Como se inscrever - A inscrição no CadÚnico é realizada somente em postos do Cras ou em postos do Cadastro Único e do antigo Programa Bolsa Família na cidade onde a pessoa de baixa renda mora. Estes estabelecimentos são administrados pelas prefeituras. Normalmente, o processo é presencial, exigindo a ida do cidadão a esses locais, mas, por causa da pandemia de Covid-19, alguns municípios abriram a possibilidade de cadastramento por telefone ou pela internet.

Segundo a Agência Brasil, só pode se inscrever no CadÚnico pessoas com pelo menos 16 anos. O cidadão precisa ter Cadastro de Pessoas Físicas (CPF) ou título de eleitor em seu nome e ser, preferencialmente, mulher. O responsável pela família deve levar, pelo menos, um dos seguintes documentos para cada membro da família: certidão de nascimento, certidão de casamento, CPF, carteira de identidade (RG), carteira de trabalho, título de eleitor ou registro administrativo de nascimento indígena (Rani).

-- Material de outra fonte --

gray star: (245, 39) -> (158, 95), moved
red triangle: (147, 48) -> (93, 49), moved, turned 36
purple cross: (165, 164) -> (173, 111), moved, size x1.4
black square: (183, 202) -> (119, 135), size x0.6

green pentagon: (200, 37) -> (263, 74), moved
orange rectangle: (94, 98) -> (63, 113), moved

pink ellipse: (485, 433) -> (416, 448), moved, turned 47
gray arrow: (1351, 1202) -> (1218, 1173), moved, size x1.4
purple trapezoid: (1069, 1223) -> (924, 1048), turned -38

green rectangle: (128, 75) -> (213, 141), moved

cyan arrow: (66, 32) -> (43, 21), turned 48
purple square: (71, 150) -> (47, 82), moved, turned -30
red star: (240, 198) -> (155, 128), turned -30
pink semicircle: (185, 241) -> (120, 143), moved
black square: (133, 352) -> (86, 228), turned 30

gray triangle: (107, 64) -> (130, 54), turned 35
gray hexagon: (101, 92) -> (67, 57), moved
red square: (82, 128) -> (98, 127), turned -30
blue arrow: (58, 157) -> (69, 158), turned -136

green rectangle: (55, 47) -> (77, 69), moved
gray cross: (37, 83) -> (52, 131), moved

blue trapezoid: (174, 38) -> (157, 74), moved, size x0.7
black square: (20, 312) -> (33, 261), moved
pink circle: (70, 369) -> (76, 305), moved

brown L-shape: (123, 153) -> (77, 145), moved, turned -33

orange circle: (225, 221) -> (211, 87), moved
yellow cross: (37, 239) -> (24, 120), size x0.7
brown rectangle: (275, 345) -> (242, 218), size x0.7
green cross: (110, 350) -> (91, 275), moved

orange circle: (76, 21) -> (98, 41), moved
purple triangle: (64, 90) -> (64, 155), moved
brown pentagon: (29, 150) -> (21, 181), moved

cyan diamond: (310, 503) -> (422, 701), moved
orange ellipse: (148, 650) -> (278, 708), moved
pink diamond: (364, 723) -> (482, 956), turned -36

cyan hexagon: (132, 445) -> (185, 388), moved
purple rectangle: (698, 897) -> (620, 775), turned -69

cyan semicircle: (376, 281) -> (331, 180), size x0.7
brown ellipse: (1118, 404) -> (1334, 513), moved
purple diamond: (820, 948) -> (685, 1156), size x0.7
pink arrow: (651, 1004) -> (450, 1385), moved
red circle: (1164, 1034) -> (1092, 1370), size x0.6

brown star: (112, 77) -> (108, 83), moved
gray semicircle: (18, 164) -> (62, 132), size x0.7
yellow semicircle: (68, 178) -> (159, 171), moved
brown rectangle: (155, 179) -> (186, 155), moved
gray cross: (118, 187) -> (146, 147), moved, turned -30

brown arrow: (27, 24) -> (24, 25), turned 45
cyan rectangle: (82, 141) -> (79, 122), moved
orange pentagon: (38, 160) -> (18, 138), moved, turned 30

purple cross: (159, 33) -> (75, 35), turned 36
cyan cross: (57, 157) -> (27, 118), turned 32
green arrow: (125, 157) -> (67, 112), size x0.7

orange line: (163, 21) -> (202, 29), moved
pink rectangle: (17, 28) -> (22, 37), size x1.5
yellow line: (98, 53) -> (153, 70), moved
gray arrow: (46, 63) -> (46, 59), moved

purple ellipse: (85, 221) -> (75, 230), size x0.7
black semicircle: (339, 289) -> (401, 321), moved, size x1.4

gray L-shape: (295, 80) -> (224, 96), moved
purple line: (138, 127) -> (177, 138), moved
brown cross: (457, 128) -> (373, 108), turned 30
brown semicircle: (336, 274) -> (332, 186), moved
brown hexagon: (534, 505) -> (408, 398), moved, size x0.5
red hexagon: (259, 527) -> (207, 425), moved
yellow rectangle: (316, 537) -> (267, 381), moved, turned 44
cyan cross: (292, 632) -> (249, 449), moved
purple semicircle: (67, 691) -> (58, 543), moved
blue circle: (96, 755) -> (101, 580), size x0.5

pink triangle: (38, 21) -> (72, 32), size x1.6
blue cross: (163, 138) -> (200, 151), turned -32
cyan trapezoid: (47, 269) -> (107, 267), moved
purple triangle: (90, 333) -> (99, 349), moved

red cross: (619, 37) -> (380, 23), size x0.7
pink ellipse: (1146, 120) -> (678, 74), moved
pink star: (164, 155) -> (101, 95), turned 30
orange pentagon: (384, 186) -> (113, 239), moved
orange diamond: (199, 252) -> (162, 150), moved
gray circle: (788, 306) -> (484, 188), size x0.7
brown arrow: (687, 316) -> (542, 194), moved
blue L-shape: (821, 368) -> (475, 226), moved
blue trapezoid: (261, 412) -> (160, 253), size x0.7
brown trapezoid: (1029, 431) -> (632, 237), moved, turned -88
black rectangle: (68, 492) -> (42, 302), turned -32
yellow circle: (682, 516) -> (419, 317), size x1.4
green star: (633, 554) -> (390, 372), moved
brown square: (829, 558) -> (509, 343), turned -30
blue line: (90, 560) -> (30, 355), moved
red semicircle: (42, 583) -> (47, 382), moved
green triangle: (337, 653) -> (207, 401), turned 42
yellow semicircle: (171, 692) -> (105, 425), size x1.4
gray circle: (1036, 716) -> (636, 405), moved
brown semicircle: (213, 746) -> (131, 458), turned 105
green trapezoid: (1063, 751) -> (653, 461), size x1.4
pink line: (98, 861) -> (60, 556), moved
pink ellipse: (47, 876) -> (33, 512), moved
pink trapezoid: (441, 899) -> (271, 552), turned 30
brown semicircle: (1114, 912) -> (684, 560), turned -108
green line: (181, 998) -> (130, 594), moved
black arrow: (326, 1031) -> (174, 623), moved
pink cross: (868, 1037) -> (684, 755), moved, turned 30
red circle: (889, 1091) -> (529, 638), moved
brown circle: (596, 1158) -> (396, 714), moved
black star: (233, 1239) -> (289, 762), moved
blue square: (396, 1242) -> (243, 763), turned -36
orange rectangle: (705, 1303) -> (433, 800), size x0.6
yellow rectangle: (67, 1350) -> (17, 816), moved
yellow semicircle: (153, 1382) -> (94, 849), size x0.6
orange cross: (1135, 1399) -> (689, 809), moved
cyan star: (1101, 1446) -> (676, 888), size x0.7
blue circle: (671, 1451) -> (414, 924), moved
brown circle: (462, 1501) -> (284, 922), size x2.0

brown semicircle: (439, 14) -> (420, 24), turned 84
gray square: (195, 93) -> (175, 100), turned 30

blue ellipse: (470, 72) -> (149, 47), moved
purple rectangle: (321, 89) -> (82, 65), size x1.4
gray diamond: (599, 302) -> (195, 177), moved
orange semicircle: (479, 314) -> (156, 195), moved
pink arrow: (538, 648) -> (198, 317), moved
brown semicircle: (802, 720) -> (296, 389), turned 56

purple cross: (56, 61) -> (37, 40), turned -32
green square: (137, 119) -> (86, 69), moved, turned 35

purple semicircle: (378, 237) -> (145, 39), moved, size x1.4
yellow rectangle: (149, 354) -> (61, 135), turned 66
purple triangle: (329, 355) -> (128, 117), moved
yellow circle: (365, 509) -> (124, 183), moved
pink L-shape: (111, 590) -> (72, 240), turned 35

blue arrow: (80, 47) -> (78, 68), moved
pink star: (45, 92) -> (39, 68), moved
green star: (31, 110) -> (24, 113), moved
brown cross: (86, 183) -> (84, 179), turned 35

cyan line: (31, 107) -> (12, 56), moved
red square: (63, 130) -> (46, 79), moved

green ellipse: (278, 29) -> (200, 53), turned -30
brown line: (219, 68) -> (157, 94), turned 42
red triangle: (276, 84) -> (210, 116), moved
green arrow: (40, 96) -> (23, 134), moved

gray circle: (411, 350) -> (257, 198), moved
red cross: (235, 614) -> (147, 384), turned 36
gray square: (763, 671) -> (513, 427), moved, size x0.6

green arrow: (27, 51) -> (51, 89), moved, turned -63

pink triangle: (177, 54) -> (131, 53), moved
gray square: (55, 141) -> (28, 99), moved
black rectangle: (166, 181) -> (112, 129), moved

Quem não tiver documentação ou registro civil pode efetuar inscrição no Cadastro Único. No entanto, só poderá ter acesso a programas sociais após apresentar os documentos necessários. No caso de quilombolas e indígenas, os responsáveis familiares estão dispensados de apresentar o CPF ou o título de eleitor, caso não o tenham, mas devem levar, pelo menos, um dos documentos de identificação mencionados anteriormente.

Etapas seguintes - Após a apresentação dos documentos, um funcionário da prefeitura entrevistará o responsável familiar, a fim de conferir os dados e traçar o perfil da família. A conversa pode ser registrada em formulário de papel ou pelo computador, no Sistema de Cadastro Único. Caberá ao entrevistador social entregar o formulário preenchido ou impresso, pedir a assinatura do responsável familiar e fornecer um comprovante de cadastramento.

O Sistema de Cadastro Único verificará se as pessoas da família têm um Número de Inscrição Social (NIS). Caso não possuam, o sistema irá gerar um número em até 48 horas. O NIS é necessário para a participação em todos os programas sociais. Caso o Cras ou os demais pontos de atendimento não queiram fazer o cadastramento, o cidadão pode fazer uma denúncia à Ouvidoria do Ministério da Cidadania. Basta ligar para o telefone 121.